- Exercise aim -
Reply only with how many lines of the listing below hold the word "Right".
^^^^^^^^^^^^^^^^
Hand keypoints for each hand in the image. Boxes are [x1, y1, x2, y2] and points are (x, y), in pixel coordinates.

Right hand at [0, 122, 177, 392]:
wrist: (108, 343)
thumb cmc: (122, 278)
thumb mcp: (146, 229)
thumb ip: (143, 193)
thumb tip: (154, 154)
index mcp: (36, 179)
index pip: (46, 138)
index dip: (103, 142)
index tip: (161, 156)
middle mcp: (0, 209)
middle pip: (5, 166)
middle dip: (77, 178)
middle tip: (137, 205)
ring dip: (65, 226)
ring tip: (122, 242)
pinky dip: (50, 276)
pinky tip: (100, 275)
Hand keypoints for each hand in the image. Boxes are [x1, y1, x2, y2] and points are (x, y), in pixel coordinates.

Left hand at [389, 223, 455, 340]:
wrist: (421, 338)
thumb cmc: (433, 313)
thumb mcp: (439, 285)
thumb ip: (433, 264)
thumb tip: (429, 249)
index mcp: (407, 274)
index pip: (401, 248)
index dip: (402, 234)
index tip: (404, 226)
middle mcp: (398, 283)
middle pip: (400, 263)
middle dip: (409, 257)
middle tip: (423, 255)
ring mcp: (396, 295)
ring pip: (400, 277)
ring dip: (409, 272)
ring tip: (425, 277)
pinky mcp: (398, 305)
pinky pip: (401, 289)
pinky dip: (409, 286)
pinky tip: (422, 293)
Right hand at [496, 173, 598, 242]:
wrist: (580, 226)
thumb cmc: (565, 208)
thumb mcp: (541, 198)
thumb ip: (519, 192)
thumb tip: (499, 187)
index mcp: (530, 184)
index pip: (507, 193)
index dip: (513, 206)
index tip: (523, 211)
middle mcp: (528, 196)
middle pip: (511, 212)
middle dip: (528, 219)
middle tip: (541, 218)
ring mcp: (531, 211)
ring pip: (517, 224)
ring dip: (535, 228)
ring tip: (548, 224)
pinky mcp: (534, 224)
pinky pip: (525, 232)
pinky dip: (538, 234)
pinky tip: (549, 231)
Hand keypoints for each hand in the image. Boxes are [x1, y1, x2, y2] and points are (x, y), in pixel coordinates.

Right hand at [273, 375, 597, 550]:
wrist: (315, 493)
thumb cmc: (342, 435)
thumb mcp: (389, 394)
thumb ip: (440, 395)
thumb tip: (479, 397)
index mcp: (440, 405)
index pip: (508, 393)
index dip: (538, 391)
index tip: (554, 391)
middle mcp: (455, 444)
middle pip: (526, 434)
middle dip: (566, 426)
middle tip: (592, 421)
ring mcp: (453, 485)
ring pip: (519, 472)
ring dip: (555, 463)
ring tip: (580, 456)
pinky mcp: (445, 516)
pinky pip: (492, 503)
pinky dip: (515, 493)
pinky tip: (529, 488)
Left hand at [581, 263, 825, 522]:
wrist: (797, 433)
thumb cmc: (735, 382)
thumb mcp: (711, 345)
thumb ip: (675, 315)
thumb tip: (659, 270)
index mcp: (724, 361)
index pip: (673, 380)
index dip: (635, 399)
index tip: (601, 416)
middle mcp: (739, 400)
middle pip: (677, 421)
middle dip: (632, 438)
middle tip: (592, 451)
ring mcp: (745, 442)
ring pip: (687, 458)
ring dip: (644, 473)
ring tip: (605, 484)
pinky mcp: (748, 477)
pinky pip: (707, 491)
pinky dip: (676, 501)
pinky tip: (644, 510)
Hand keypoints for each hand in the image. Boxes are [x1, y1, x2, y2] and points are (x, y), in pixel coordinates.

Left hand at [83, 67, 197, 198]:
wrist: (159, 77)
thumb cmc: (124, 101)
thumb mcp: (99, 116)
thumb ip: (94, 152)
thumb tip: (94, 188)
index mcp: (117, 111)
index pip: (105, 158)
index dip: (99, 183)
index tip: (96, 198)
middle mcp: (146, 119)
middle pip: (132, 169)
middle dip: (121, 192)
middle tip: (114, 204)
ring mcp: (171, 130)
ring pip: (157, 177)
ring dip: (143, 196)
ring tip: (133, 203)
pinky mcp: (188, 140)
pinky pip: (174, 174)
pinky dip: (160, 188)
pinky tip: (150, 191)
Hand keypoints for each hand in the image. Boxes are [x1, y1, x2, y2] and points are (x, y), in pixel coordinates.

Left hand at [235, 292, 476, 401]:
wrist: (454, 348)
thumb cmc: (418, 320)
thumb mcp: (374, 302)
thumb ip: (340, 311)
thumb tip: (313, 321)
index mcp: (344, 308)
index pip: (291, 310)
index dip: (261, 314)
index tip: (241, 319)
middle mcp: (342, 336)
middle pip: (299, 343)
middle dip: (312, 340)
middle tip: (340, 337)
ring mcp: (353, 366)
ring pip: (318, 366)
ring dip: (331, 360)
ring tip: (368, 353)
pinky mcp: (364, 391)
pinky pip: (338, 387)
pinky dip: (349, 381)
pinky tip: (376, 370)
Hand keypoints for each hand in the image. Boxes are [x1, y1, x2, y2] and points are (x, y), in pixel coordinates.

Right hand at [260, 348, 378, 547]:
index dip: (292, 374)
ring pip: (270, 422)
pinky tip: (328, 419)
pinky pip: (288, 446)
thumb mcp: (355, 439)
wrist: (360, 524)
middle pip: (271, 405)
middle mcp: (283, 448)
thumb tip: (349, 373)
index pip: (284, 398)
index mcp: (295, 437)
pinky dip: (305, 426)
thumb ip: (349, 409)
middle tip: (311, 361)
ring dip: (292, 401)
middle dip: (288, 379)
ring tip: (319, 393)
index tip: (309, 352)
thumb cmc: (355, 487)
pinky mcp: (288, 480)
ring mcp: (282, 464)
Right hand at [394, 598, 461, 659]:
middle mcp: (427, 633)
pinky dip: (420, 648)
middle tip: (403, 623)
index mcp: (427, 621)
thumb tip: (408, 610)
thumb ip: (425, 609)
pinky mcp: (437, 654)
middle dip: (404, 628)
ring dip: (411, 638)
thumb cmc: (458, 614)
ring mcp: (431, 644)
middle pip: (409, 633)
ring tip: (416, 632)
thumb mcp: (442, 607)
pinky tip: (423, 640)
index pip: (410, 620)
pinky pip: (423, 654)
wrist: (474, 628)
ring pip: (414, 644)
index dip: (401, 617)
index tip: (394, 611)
^^^^^^^^^^^^^^^^
- Expected answer -
5